Terry Stewart isn't supposed to have a pond in his backyard.

But a day after a significant storm rolled through Newmarket, flooding his Ontario Street backyard with several feet of murky brown water, he's still waiting for much of the 'pond' to drain. It's a problem he's getting used to, having faced flooding on his property three times over the last 2.5 weeks.

Over the last few years, he's noticed the drainage capacity of Western Creek, which runs just north of his property, has weakened and caused several floods annually.

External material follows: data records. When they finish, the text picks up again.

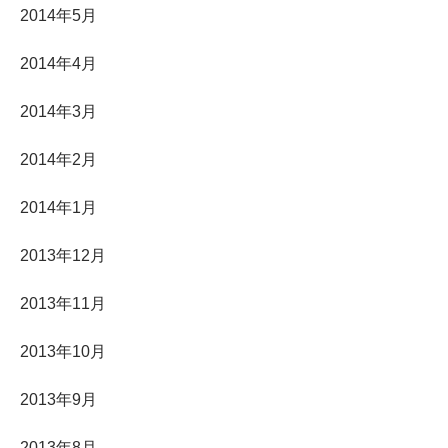
2014年5月
2014年4月
2014年3月
2014年2月
2014年1月
2013年12月
2013年11月
2013年10月
2013年9月
2013年8月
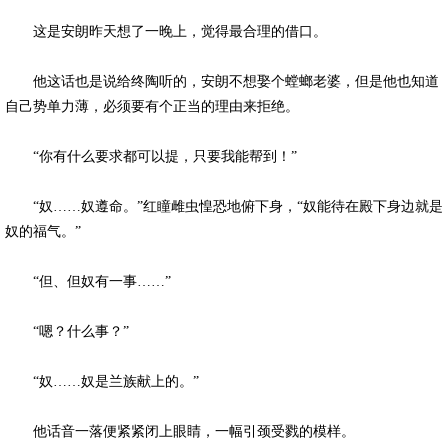
这是安朗昨天想了一晚上，觉得最合理的借口。
他这话也是说给终陶听的，安朗不想娶个螳螂老婆，但是他也知道
自己势单力薄，必须要有个正当的理由来拒绝。
“你有什么要求都可以提，只要我能帮到！”
“奴……奴遵命。”红瞳雌虫惶恐地俯下身，“奴能待在殿下身边就是
奴的福气。”
“但、但奴有一事……”
“嗯？什么事？”
“奴……奴是兰族献上的。”
他话音一落便紧紧闭上眼睛，一幅引颈受戮的模样。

"It's getting worse," Stewart, who has lived on the property for 47 years, said. "I've had this problem at least once or twice every year. The ducks come and swim here after a flood. (The town) always passes the buck. There are residents here, but on the other side of the creek, it's just field. If the water went into the field, it wouldn't bother anybody. But they don't want to do anything for us; they don't want to maintain the creek."

The flooding also affects four other properties along Ontario. All of the residences are located in a flood plain.

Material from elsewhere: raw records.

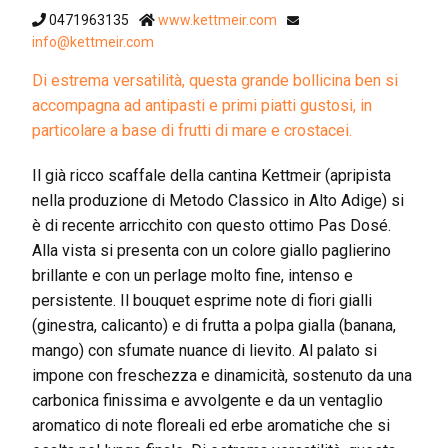
0471963135
www.kettmeir.com
info@kettmeir.com
Di estrema versatilità, questa grande bollicina ben si
accompagna ad antipasti e primi piatti gustosi, in
particolare a base di frutti di mare e crostacei.
Il già ricco scaffale della cantina Kettmeir (apripista
nella produzione di Metodo Classico in Alto Adige) si
è di recente arricchito con questo ottimo Pas Dosé.
Alla vista si presenta con un colore giallo paglierino
brillante e con un perlage molto fine, intenso e
persistente. Il bouquet esprime note di fiori gialli
(ginestra, calicanto) e di frutta a polpa gialla (banana,
mango) con sfumate nuance di lievito. Al palato si
impone con freschezza e dinamicità, sostenuto da una
carbonica finissima e avvolgente e da un ventaglio
aromatico di note floreali ed erbe aromatiche che si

"When we first moved here, we knew there'd be water near the creek up to your ankles when it rains," neighbour Dana Burton, an 18-year resident of the street, said. "With each summer, it's gotten worse. It's not our issue; we shouldn't have to pay for it or put our yards under construction."

There was flooding on several roads in York Region, including at Yonge Street and Mulock Drive and at Davis Drive and Barbara Road in Newmarket, as the downpour moved through the area Tuesday.

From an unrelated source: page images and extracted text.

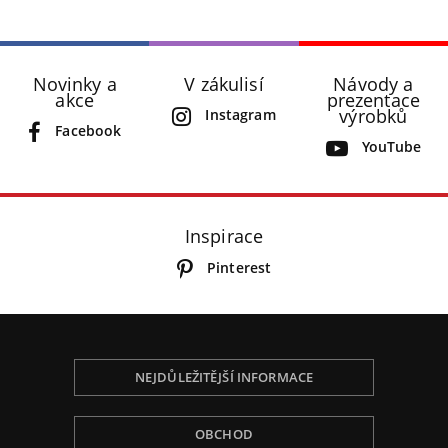
Novinky a
V zákulisí
Návody a
akce
prezentace
výrobků
Instagram
Facebook
YouTube
Inspirace
Pinterest
NEJDŮLEŽITĚJŠÍ INFORMACE
OBCHOD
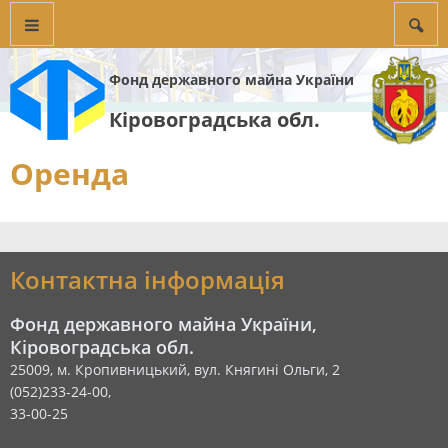
Фонд державного майна України
Кіровоградська обл.
Оренда
Контактна інформація
Фонд державного майна України,
Кіровоградська обл.
25009, м. Кропивницький, вул. Княгині Ольги, 2
(052)233-24-00,
33-00-25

The rain caused rising water levels in the Holland River and Fairy Lake in Newmarket.

Meanwhile, the town and Lake Simcoe and Toronto and Region conservation authorities urged residents to stay away from bodies of water, and cautioned that roads in low-lying areas were at risk of flooding.

Newmarket staff also cleaned catch basins and inspected roads and trails in the municipality.

LSRCA expected 30 to 40 millimetres of rain to fall in the area.

"All watercourses in our area will experience higher than normal water levels," LSRCA duty officer Marianne Maertens said. "As a result, local streams and rivers will become dangerous, especially in the vicinity of culverts and bridges. Children should be warned to stay away from all watercourses."

But the Ontario flooding is an indication of more serious problems in the area, Burton said.

Residents met with town and LSRCA officials several times over the last year, and council has committed to monitoring the situation, discussing funding for flooding prevention during 2016 budget deliberations and providing technical information to residents in the affected area. Town and LSRCA staff also plan to work with property owners within the creek’s catchment area, to encourage low impact development and reduce runoff.

The residents were also offered fill to regrade their properties, though they would have to bear the construction costs, she said.

"They're not going to come on our properties," Burton said. "The grade needs to be corrected. All we're asking is that (flooding) doesn't happen. They're not going to take responsibility because it's going to open them up to too many other cases. We don't have any options; they've treated us poorly."

However, town engineering services director Rachel Prudhomme says the problem may be caused by erosion on the Ontario properties.

"The homeowners' properties may have been subjected to erosion and settling over time," engineering services director Rachel Prudhomme said. "As a result, the backyard surface elevations may be lower than they were in the past. The town and LSRCA responsibilities do not extend to improving the condition of private properties to reduce the risk of flooding. The only time that the town will repair or restore private property is when a property has been damaged or disturbed as a direct result of the town's activities, such as during watermain breaks."